A walk in the park…to get to the park.
Here’s the view from our balcony. This is what I imagine a quaint Alpine ski village looks like.
We arrived in the late afternoon on a Sunday – not a great time as the village is TINY and the one grocery store was closed for the day. So we went to the sole restaurant in town, a pizza place that turned out to be pretty good – after we got over the rude service. A giant beer helped.
Mmmm, pizza with anchovies and olives.
What to Wear
You can’t go wrong if you stick to the golden rule: do unto others…wait, no…wear layers. I wore just a t-shirt and was chilly in the morning before the sun came out. If I could have a do-over, I’d definitely bring a light hoodie.
Sneakers are a must. If your tennies are ugly, just crop your feet out of photos. 🙂 Some trails are gravel, or possibly dirt/mud depending on the weather and there are a ton of trails that go over the water and are made of wooden planking. Any shoe that has a pointy heel will trip you up! Flip flops are bound to fall off when you least expect it and wearing any other kind of sandal will just ensure that you have dirty feet by the end of the day. I guess if you’re okay with that, then more power to you.
The walkways are made of rough cut wooden planks. Leave the stilletos at home!
Wear sunscreen. There is some shade but also lots of open space where the sun will get you.
As for bug/mosquito repellant – I didn’t really notice many mosquitoes but more importantly, they didn’t notice me. (Which means there probably weren’t many, as I’m a mosquito magnet.) It might be different in the summer though.
Tickets for the Plitvice Lakes are a little pricey at 150 kuna ($23) each. We bought ours and somehow managed to get into the park without anyone checking them. So technically we didn’t need to buy them but I would definitely recommend getting a ticket anyway because:
1) It’s honest
2) Proceeds go towards conserving this awesome wonder!
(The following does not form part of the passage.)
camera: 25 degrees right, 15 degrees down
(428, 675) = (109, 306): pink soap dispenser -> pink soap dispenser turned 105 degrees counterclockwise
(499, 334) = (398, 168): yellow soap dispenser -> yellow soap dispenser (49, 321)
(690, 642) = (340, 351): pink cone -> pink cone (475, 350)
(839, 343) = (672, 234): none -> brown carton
Anyone want to buy two tickets to the Plitvice Lakes? 😉
Pack a Picnic Lunch
There are plenty of gorgeous stops along the trails to rest, eat and enjoy the view. You can buy food and water in the park but there are only a couple of places, it’s not like you can grab water or a snack whenever you get the urge.
We were in Zagreb before we came here and bought some great picnic supplies from Dolac market, the huge open air marketplace in the city center. We brought bread, cheese, sausage, and figs. Just needed a bottle of red wine to make it a true Hemingway picnic spread.
We enjoyed our lunch with this view.
How to Find Your Way Around the Park
There are multiple trails you can take and they’re labeled with letters of the alphabet. Some are supposedly harder than others but we did the most difficult ones (H and K) and they weren’t harder, just longer.
There is a ferry that will take you across the lake. I’ve heard the lines can get astronomically long but thankfully we didn’t have to wait at all.
The park has lots of trail markers but hardly any comprehensive maps so it can be a little hard to orient yourself especially if you have an exact route you’d like to take. (I.e, you want to see Veliki Slap first or you want to head straight to a ferry, etc.)
You can buy a map at the information booth at the start of the park for about $2 or you can download the Plitvice Lakes Hiking Trails app for $3.99. There’s also tons of info on the Plitvice Lakes website.
Trails are well marked.
Too bad this wasn’t a glass bottom boat.
Sorry for the glare, I just took some quick photos of the giant map I bought when we were there. I couldn’t find anything like this online when I was planning and would have liked to get an overview of things before I got there. So, if you’re like me, and get nervous about not knowing the lay of the land in advance – here ya go!
Google maps will show you some of this but not with the routes marked up.